##### Exercise data

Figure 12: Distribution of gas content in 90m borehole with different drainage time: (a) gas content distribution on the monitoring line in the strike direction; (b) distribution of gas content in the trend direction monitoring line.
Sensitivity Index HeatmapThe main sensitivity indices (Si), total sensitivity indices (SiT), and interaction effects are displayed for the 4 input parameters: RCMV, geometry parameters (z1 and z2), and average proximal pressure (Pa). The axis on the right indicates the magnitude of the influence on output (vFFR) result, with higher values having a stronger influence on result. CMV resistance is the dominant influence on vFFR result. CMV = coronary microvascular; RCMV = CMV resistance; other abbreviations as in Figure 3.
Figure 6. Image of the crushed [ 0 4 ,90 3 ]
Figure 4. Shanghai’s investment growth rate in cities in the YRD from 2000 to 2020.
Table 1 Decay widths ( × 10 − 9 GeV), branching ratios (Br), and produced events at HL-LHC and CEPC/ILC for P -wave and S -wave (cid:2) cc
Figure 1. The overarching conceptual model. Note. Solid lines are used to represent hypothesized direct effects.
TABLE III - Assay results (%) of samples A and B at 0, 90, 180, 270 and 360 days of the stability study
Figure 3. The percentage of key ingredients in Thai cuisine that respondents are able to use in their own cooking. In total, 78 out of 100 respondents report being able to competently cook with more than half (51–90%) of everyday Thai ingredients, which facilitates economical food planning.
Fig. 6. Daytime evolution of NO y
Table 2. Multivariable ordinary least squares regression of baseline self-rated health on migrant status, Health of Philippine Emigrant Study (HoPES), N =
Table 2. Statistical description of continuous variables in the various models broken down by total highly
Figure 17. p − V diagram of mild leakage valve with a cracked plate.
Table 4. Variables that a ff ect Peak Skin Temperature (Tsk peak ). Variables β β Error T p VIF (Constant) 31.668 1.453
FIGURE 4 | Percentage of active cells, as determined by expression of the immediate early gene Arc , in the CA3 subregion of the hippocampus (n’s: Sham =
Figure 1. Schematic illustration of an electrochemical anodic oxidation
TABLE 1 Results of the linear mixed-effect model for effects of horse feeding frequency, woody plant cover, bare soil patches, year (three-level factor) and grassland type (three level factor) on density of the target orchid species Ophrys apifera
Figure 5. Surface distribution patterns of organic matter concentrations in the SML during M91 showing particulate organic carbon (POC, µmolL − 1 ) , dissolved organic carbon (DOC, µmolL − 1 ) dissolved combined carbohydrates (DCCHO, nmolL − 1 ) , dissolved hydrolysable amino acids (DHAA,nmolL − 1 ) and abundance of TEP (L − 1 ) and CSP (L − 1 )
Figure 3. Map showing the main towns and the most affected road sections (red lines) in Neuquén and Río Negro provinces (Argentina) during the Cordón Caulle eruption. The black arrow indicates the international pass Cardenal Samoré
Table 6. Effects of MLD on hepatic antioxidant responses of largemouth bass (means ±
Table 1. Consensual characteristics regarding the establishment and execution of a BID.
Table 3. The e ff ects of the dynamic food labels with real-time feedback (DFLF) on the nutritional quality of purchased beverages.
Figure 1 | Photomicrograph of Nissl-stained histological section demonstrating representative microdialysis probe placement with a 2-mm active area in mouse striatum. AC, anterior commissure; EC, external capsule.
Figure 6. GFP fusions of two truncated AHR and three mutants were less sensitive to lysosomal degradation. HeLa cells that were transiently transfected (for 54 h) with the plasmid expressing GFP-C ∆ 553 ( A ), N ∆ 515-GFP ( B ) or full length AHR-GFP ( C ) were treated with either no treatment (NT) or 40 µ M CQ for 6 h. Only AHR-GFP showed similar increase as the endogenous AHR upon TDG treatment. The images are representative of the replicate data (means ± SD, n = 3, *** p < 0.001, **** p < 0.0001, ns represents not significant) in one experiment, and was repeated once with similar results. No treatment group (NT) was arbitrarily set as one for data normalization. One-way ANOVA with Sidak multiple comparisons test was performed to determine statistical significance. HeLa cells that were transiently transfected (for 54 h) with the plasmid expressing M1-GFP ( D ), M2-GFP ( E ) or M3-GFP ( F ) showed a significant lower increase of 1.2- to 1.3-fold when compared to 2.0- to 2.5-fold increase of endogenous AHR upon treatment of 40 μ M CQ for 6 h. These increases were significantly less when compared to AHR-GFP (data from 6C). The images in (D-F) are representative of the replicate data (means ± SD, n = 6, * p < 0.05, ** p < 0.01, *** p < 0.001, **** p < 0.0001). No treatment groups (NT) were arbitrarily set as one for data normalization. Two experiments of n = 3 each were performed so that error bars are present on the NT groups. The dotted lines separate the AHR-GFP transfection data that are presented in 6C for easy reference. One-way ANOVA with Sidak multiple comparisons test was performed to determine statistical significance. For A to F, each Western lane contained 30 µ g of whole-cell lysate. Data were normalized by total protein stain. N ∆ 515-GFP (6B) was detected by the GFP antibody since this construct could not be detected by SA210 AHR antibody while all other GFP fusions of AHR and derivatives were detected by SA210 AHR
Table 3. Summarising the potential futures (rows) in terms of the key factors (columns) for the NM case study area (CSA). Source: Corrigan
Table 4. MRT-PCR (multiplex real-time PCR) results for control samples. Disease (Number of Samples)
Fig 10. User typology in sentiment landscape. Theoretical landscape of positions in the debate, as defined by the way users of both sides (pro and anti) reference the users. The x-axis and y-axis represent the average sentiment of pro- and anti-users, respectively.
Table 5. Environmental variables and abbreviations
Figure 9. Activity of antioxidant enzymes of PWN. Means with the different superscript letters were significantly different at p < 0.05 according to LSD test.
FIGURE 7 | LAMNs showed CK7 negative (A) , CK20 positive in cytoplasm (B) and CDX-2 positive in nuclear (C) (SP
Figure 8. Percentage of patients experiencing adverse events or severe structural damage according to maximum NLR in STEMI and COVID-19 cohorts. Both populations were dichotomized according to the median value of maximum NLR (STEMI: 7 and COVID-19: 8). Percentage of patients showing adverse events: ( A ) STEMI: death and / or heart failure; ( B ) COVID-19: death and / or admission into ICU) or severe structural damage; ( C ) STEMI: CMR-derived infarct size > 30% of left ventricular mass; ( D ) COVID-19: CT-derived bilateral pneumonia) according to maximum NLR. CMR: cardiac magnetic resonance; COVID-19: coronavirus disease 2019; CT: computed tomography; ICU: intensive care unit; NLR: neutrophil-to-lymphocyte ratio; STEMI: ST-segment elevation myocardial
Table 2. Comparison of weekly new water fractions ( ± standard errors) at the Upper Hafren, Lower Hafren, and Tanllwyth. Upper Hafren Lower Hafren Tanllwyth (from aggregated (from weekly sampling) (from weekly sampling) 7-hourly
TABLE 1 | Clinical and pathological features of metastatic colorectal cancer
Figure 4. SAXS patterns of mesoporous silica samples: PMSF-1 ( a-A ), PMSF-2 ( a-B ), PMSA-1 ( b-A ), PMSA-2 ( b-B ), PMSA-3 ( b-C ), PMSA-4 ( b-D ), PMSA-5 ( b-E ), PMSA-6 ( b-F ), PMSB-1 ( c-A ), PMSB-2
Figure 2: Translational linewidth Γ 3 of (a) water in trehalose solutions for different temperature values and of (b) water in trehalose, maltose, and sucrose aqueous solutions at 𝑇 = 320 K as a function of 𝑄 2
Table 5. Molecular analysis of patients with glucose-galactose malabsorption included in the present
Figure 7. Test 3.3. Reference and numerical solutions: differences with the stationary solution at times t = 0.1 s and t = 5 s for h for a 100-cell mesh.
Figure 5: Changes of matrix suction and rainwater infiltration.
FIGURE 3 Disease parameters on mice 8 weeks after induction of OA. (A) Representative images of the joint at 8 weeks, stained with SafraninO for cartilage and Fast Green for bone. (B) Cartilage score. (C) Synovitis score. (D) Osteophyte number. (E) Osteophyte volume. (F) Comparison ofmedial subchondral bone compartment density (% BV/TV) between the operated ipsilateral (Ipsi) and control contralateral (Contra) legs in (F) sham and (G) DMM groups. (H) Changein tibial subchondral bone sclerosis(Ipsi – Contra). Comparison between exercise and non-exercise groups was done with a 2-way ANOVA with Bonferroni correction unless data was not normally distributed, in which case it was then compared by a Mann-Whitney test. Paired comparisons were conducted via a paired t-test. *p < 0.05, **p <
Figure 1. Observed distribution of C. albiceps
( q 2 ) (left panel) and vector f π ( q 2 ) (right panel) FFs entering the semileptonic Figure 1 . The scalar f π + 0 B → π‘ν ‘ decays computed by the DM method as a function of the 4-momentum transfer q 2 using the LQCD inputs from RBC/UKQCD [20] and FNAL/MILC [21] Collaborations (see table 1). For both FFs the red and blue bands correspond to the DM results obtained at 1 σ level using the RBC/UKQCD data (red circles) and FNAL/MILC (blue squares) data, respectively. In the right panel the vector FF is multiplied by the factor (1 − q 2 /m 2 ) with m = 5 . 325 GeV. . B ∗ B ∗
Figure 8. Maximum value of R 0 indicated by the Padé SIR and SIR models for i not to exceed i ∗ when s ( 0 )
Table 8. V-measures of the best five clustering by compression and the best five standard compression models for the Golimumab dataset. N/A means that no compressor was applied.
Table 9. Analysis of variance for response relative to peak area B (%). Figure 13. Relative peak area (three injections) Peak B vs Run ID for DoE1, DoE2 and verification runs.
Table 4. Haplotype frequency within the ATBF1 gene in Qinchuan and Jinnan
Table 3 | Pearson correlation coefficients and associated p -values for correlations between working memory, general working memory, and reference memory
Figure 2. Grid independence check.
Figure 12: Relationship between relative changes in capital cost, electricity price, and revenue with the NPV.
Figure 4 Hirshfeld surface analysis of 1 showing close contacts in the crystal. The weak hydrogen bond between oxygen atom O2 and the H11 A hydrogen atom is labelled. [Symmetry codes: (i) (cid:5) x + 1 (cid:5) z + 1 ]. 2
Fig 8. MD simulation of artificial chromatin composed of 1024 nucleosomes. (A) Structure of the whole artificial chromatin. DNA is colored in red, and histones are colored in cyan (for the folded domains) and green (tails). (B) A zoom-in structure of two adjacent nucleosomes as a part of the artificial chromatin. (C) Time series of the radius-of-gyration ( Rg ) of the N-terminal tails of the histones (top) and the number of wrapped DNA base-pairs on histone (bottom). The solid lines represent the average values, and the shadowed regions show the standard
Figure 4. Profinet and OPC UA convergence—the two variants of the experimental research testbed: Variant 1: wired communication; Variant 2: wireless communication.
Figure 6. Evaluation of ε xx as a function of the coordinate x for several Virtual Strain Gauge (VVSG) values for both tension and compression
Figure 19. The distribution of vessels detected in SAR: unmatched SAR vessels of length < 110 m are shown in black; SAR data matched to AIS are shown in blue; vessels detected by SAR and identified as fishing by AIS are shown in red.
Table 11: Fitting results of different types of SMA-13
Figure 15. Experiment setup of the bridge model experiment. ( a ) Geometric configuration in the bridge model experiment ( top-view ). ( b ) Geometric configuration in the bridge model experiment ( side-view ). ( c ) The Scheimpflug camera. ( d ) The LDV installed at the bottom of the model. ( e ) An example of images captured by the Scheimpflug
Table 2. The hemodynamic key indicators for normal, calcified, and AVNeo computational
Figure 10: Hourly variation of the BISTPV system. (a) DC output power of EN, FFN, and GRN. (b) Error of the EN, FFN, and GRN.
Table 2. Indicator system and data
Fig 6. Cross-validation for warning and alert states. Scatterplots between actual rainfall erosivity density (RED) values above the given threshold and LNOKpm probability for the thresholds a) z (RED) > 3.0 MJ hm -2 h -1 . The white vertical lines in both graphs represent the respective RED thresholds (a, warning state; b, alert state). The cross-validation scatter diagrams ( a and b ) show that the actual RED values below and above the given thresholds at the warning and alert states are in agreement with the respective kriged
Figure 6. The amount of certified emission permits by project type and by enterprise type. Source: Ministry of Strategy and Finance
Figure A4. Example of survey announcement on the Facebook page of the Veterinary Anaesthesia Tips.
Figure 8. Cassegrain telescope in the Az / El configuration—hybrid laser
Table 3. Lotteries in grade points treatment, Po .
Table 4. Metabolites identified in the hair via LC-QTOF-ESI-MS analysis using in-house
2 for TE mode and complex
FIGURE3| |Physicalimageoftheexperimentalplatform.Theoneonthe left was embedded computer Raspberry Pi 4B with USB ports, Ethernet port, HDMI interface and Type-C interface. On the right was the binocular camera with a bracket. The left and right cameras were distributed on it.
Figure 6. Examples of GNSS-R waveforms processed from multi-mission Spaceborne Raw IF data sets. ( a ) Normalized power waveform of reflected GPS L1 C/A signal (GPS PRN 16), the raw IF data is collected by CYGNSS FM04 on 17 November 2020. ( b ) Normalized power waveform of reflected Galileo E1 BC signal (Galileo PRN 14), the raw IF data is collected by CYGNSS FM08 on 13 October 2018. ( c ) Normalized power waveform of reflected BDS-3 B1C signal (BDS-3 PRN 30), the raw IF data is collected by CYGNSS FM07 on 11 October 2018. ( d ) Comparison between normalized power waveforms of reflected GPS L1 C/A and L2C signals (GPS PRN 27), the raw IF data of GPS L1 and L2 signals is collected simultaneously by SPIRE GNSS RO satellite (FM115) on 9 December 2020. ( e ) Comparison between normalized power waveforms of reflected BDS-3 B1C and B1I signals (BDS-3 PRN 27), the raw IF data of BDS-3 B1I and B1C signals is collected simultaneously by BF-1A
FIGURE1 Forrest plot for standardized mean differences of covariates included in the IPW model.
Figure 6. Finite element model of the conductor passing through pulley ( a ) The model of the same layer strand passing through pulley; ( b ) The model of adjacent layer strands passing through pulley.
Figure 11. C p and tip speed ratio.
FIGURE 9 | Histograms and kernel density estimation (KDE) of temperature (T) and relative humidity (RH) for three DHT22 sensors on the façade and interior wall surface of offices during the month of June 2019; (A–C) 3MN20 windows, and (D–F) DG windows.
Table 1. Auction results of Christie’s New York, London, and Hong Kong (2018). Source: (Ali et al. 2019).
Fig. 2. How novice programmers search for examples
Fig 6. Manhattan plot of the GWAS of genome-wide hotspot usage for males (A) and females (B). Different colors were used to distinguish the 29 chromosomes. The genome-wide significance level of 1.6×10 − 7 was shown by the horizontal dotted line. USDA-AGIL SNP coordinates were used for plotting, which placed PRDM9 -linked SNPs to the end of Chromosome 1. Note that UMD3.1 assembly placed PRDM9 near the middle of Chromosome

##########

> Work instructions
Write out only the lines that run from the line containing "Figure 9. Activity" through the line containing "Table 5. Molecular", both included, exactly as they appear above.

> Task answer
Figure 9. Activity of antioxidant enzymes of PWN. Means with the different superscript letters were significantly different at p < 0.05 according to LSD test.
FIGURE 7 | LAMNs showed CK7 negative (A) , CK20 positive in cytoplasm (B) and CDX-2 positive in nuclear (C) (SP
Figure 8. Percentage of patients experiencing adverse events or severe structural damage according to maximum NLR in STEMI and COVID-19 cohorts. Both populations were dichotomized according to the median value of maximum NLR (STEMI: 7 and COVID-19: 8). Percentage of patients showing adverse events: ( A ) STEMI: death and / or heart failure; ( B ) COVID-19: death and / or admission into ICU) or severe structural damage; ( C ) STEMI: CMR-derived infarct size > 30% of left ventricular mass; ( D ) COVID-19: CT-derived bilateral pneumonia) according to maximum NLR. CMR: cardiac magnetic resonance; COVID-19: coronavirus disease 2019; CT: computed tomography; ICU: intensive care unit; NLR: neutrophil-to-lymphocyte ratio; STEMI: ST-segment elevation myocardial
Table 2. Comparison of weekly new water fractions ( ± standard errors) at the Upper Hafren, Lower Hafren, and Tanllwyth. Upper Hafren Lower Hafren Tanllwyth (from aggregated (from weekly sampling) (from weekly sampling) 7-hourly
TABLE 1 | Clinical and pathological features of metastatic colorectal cancer
Figure 4. SAXS patterns of mesoporous silica samples: PMSF-1 ( a-A ), PMSF-2 ( a-B ), PMSA-1 ( b-A ), PMSA-2 ( b-B ), PMSA-3 ( b-C ), PMSA-4 ( b-D ), PMSA-5 ( b-E ), PMSA-6 ( b-F ), PMSB-1 ( c-A ), PMSB-2
Figure 2: Translational linewidth Γ 3 of (a) water in trehalose solutions for different temperature values and of (b) water in trehalose, maltose, and sucrose aqueous solutions at 𝑇 = 320 K as a function of 𝑄 2
Table 5. Molecular analysis of patients with glucose-galactose malabsorption included in the present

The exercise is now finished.